Hi-C data from SKMel147 was analyzed using the HiC-bench platform. Data was aligned to the human reference genome (GRCh37/hg19) with bowtie2 2.1.0. Aligned reads were filtered with the GenomicTools 0.2.9.7 (Tsirigos et al., 2012) tools-hic filter command and only the accepted intra-chromosomal read-pairs were used for downstream analysis (~200 million reads). Interaction matrices were generated using the HiC-bench 0.1 (Akdemir and Chin, 2015; Imakaev et al., 2012; Lazaris et al., 2017) platform at 40kb resolution. Filtered read counts were normalized using iterative correction and eigenvector decomposition (ICE). Distance normalization was performed to account for variances in read counts for more distant loci. Topologically associating domains (TADs) were called using HiC-bench’s hicratio algorithm as well as topdom 0.10.1 (Shin et al., 2015).

TCGA data analysis

From the Broad Institute GDAC portal (http://gdac.broadinstitute.org/), the SKCM log2 normalized RNA-seq reads, clinical annotations, mutational calls, and copy number annotation datasets were downloaded. When annotating ARID2 mutant samples, mutations of unknow significance and synonymous mutations were removed from the analysis. Using R 4.0.3, a linear model with the covariates: sex, age, tumor type (primary vs. metastatic), copy number variation, and ARID2 mutation status, was used to call significant differences between ARID2 mutant samples and ARID2 WT samples. Given the high biological heterogeneity within patient samples, and the relatively low number of ARID2 mutant samples (n = 50), we utilized a cut-off of p value < 0.05 to call significant changes.

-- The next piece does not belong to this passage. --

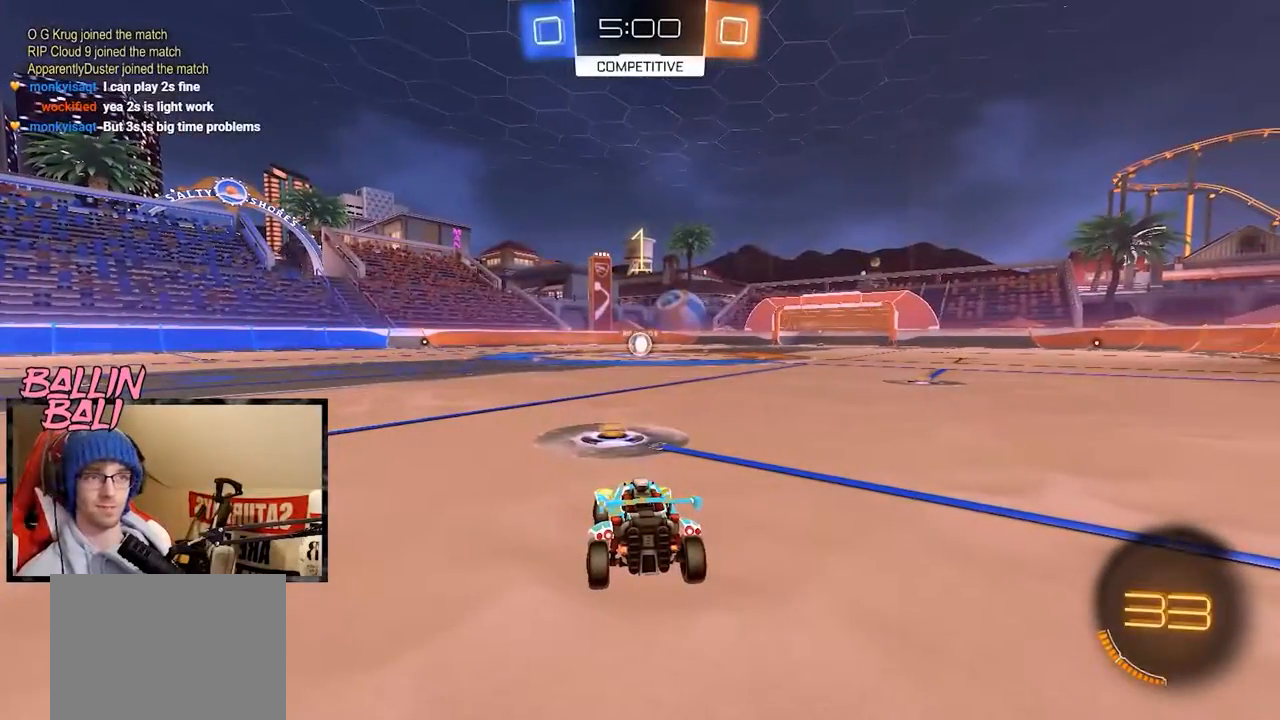
{"buttons": ["R1", "R2"], "left_stick": "center", "right_stick": "center", "events": []}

QUANTIFICATION AND STATISTICAL ANALYSIS

All statistical tests were performed using RStudio and GraphPad Prism 9 (GraphPad Software). The statistical analysis details for each experiment can be found in figure legends and in the method details section.

Data deposition

The GEO accession number for the raw and processed sequencing data reported in this paper is GSE172383.